Records from a collection
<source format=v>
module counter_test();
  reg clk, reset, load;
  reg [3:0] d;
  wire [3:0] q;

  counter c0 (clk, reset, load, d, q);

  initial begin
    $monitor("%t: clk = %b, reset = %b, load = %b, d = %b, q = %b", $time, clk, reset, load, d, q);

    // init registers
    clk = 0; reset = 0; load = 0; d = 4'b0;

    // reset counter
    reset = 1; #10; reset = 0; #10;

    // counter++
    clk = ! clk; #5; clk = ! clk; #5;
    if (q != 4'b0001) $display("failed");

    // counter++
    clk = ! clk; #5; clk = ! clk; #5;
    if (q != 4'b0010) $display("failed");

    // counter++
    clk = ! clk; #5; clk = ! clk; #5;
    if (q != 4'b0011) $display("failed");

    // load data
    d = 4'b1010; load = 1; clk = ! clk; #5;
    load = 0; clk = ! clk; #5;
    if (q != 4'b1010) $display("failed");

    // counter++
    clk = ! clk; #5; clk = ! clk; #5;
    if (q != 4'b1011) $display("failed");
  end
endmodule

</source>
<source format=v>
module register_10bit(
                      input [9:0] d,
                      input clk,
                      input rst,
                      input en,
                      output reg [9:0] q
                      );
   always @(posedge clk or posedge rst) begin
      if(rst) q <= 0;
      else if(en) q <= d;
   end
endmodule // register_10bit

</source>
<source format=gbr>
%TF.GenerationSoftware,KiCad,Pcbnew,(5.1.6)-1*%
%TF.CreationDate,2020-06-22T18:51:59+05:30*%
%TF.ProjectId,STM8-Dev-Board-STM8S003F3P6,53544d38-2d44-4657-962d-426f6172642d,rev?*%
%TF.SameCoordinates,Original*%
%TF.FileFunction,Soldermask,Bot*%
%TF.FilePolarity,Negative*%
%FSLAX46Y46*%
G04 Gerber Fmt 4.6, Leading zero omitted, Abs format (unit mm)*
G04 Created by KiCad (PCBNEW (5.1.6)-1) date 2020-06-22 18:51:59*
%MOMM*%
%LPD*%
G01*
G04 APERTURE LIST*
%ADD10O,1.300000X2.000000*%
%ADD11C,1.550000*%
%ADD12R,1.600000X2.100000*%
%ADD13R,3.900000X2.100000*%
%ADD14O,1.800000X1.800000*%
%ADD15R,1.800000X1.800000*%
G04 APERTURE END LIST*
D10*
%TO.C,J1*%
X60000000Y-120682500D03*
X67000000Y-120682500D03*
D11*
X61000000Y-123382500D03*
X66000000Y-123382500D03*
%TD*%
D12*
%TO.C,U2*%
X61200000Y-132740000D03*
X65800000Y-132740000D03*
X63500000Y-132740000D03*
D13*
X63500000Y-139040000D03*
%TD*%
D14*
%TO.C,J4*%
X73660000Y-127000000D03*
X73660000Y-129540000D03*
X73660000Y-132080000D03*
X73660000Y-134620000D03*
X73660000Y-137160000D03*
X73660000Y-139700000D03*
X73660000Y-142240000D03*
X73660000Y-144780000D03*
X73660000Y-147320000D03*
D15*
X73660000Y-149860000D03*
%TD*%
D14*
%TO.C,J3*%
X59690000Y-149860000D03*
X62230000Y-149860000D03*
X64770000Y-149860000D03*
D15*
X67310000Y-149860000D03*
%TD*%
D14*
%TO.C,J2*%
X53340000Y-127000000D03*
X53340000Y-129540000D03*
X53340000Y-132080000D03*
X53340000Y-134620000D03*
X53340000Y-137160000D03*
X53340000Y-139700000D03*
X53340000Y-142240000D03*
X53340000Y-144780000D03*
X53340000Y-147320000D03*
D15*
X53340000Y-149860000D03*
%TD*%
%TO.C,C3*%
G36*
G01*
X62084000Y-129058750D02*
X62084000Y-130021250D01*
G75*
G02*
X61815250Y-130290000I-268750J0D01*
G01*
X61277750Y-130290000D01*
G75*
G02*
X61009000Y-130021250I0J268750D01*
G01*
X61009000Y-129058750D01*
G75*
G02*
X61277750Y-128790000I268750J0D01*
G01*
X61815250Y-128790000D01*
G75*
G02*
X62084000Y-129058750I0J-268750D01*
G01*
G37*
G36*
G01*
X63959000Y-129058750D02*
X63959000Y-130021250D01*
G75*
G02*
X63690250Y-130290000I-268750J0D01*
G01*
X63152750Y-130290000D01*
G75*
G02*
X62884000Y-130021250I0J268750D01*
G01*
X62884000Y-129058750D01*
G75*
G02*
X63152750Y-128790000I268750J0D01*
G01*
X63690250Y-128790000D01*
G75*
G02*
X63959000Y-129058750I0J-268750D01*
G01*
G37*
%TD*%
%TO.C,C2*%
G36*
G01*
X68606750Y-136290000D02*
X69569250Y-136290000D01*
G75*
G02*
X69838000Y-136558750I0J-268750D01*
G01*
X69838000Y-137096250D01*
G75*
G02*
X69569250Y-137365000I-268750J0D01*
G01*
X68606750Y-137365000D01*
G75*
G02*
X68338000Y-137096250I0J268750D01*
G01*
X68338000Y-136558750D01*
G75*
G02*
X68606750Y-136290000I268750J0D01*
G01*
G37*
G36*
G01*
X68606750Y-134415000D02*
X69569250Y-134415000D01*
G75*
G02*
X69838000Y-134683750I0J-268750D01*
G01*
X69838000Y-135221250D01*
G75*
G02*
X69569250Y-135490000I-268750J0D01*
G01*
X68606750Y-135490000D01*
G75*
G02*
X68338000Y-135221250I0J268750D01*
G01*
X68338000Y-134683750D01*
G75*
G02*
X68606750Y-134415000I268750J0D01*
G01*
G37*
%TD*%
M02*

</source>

* * *

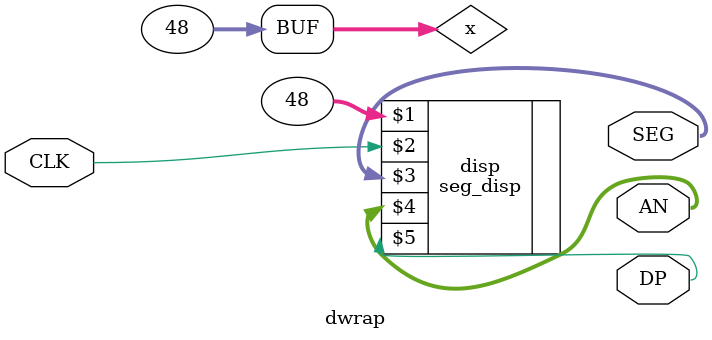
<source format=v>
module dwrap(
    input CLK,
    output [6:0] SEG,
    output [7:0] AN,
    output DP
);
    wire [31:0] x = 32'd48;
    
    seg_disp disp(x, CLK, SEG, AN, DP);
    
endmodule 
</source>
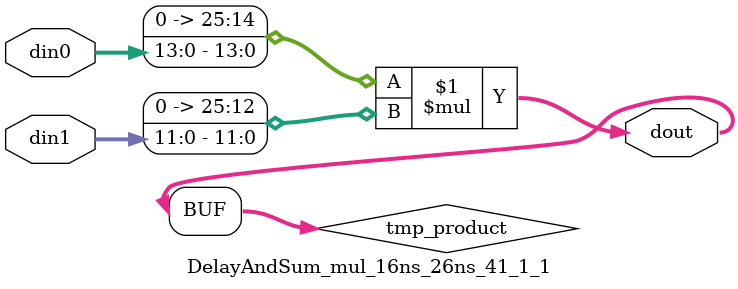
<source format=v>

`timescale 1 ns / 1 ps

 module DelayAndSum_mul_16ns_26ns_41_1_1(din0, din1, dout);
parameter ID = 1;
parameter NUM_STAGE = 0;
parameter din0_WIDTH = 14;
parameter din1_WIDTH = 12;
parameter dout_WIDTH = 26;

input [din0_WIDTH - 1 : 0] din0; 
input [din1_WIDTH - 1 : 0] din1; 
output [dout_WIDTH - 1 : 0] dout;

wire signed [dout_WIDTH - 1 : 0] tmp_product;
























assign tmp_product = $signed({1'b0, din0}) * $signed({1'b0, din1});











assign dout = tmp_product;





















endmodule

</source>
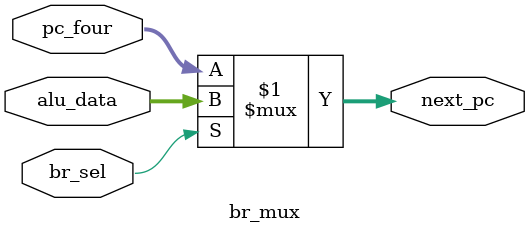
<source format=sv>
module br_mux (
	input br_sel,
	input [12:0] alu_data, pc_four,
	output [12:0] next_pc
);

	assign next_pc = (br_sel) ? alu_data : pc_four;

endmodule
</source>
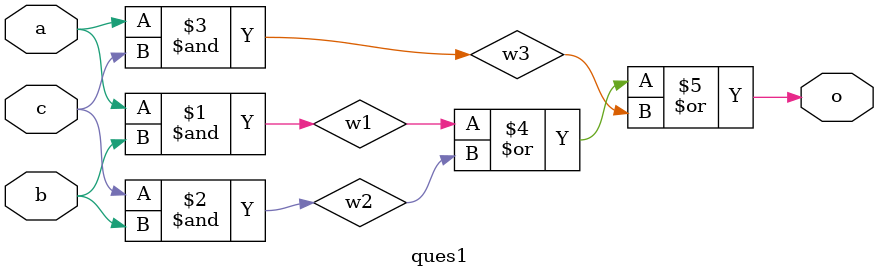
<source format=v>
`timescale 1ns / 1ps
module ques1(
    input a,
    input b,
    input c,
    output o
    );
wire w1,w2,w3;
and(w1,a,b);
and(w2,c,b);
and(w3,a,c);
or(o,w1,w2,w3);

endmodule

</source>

(Aim of the task) Reply with one number, the count of lines in the entries that hold the string "signed".

(Written answer) 2